白く光り出した男の体は清潔で、土埃ひとつつかなかった。男は、穴の中に転がっている石を列にして並べていった。サークル状に並べられた石の中に座り込み、あぐらをかいて座った。目を閉じると、運命の女神が、優しく微笑んでくれているように感じた。

身の回りが美しく整えられていったことで、目に映るもの全てがくっきりと輪郭を持ち始めた。土壁を這う蟻の忙しい動きが、いつもより滑らかに見えた。

全ては、俺がくだらない生活をしていたのが悪かったんだ。この穴に落とされたのは、そのツケが回ってきたんだ。あの子を、怒らせてしまったんだ…

男は、今までの臆病でだらしの無かった生活を恥じた。過ぎ去った時間を、いまさら生き直すことなどできないので、男はその気持ちを持て余し、やりきれなさを身の回りを整えることで発散しようとした。

しかし、おれは許された。穴に突き落とされ、苦しみを味わいながらも、おれは自分の精神と体を磨き、鍛え直したんだ。全てはこれで終わるはずだ。オレは許されたんだ!

その時頭上から、落ち葉が踏みしめられる乾いた音が聞こえてきた。男は全身に冷や水を浴びせられたような心地がして、すっかり肩をすくめてしまった。

その足音は、一歩一歩穴の方へ近づいてくる。男は、女神に祈った。目を閉じ、ひたすら彼女が自分の元に駆けつけ、引き上げてくれることを祈った。

血の気が引いて、まるで自分が泥人形になったようだ。全身の毛穴から冷たい汗が吹き出し、それがなめくじのように男の肌を伝っていく。

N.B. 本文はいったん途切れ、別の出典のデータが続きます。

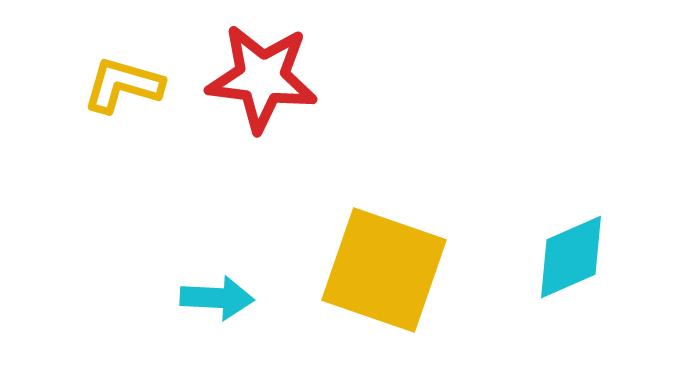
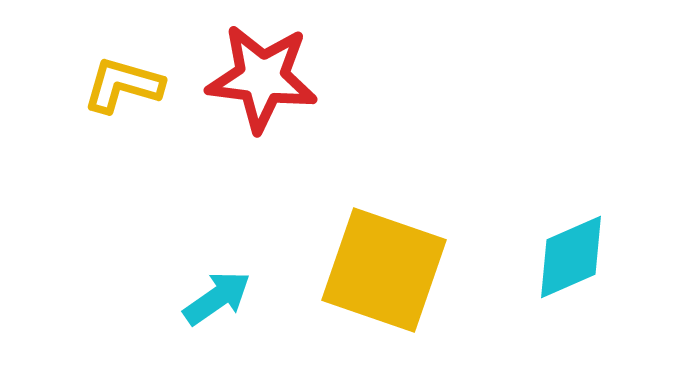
cyan arrow: rotated 38 degrees counterclockwise
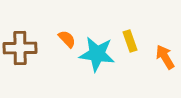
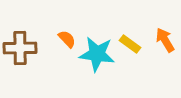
yellow rectangle: moved 3 px down; rotated 35 degrees counterclockwise
orange arrow: moved 17 px up
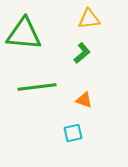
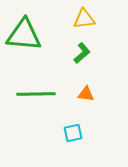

足音がもうすぐそこまできているのがよくわかった。落ち葉がふわりふわりと捲れ上がり、蛇のようにうねり、しかし確実に獲物のもとへ続く道を作っていく。歩き方は、不規則で病的な不気味さがあった。

穴からそう遠く無いところまできた時、足音はぴたりと止んだ。男は息を飲んだ。世界が一瞬にして凍りついたような静寂が生まれた。

音を立ててはいけない、その思いから全身の筋肉は硬直した。今、耳元で鳴っているのは、自分の心臓の鼓動の音、そして汗が額を伝う音だけだ。心臓は激しく脈打ち、まるで泣き喚く子供を胸の中に宿しているような気分になった。耳は、落ち葉が踏まれる音に全神経が向けられていた。男はむしろ、その音を渇望しているかのようだった。

ガサッ

心臓がもぎ取られるほど、仰天した。内臓が激しく痙攣し、冷や汗は、ところてんのように全身の毛穴から一気に外へ押し出された。思考は、熱に浮かされたようになってしどろもどろだ。

穴の側で、あの喉に痰がひっからまったような叫び声がけたたましく響いた。名前のわからぬ鳥である。落ち葉を踏んだのは、どうやらこの鳥らしかった。

激しい叫び声が散ると、空気をぶわりと仰ぐ羽音が聞こえた。丸い空に鳥の姿が現れ、ゆっくりと円を描いて上空に登っていった。鳥はゆったりと雲の間を漂っていた。